At every iron-barred gate, Leao and Topacio stop and peer before Leao repeats his call. As we approach Gate 9, Topacio stops. She points out movements beyond the bars. Interest piqued, we all similarly stop and look. There is definitely something there, but what? We nervously reach the bars. Leao repeats his call, ‘Hola! Señor! Señor?’ Now, suddenly unsure of ourselves, we peer into the darkness. Some of us realise it is nothing more than our shadows moving, but Topacio is convinced. Gripping the bars, she shines a torch into the dark abyss. Only when we move off is she prepared to let go.


Unable to get in on our first night, we spend the interior of the next week trying. A few baffled officials and a plastic trophy-cum-thank-you-present later, we stand outside Gate 4 the following Friday. The mood is different; the couple says they have mentally prepared themselves for a big night. Leao, having called on the protection of both Pachamama and God, furiously chews coca leaves as we watch the silhouette of a caretaker limp into view. Topacio has previously filmed an introduction to the ghost hunt, in which Leao invites the camera to accompany us on our exploration.


Once inside, the guard leads us to one of the changing rooms before departing with a tired shrug. We descend to the tunnel and into semi-darkness. ‘It’s colder here,’ says Topacio, referring either to paranormal presences or atmospheric conditions 4,000m above sea level at midnight. We emerge out onto the pitch and Topacio immediately hears footsteps. She scans the empty stands with a torch, illuminating the Coca Cola signs, but nothing more.


Having set up the motion sensor and duly triggered it themselves, we embark on a lap of the stadium. We are promised a guide and meet a bleary-eyed Hector at Gate 9. He leads us back out onto the pitch and points out another stand but discredits Leao’s haunting theories. We walk through the concourses of the east stand and Leao’s EMF meter (a device that measures electro-magnetic fields and, according to ghost hunters, paranormal activity) starts to go wild. He runs ahead, searching nooks and crannies for any sign of an apparition.
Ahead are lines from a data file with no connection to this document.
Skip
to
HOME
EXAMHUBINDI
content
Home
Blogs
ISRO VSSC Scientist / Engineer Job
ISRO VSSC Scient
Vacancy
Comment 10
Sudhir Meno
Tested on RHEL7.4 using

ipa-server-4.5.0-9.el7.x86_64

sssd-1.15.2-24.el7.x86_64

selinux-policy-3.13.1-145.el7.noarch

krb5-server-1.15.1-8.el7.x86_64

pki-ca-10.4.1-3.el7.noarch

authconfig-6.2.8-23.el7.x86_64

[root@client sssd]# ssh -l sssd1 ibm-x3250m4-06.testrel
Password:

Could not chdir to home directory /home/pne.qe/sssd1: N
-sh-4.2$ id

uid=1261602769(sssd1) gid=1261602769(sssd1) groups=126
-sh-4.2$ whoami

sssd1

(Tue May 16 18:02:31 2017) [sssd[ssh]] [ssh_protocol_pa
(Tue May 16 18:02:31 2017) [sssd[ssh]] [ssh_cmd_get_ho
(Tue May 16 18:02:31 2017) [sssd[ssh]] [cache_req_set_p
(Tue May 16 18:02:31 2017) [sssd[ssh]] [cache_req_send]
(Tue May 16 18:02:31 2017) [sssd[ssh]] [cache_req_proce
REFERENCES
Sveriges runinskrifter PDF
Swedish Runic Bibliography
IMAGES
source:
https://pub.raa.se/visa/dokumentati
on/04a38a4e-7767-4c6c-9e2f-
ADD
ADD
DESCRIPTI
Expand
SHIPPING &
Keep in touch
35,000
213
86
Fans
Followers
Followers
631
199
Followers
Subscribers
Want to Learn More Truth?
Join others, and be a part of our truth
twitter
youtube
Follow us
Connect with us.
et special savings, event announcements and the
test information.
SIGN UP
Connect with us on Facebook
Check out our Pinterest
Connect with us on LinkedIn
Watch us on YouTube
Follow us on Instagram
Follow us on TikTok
"Even in the half-darkness, goose bumps are clearly visible on his arm"




As we walk back down to pitch level, Leao senses we are not alone. The EMF meter is going crazy, registering maximum readings on the arbitrary scale. Leao summons us into a circle and requests that the demons reveal themselves. The pair take photos, saying the camera might pick something up, but the supernatural seems to think it has done enough. The readings die. The rain begins. We trickle out of the stadium and leave the ghosts behind.


La Paz is an old city. It is rife with superstition and beliefs in the supernatural. We came to Estadio Hernando Siles hoping to create our own but left with little more than memories of a bleeping EMF detector and a moonlit walk through a deserted stadium.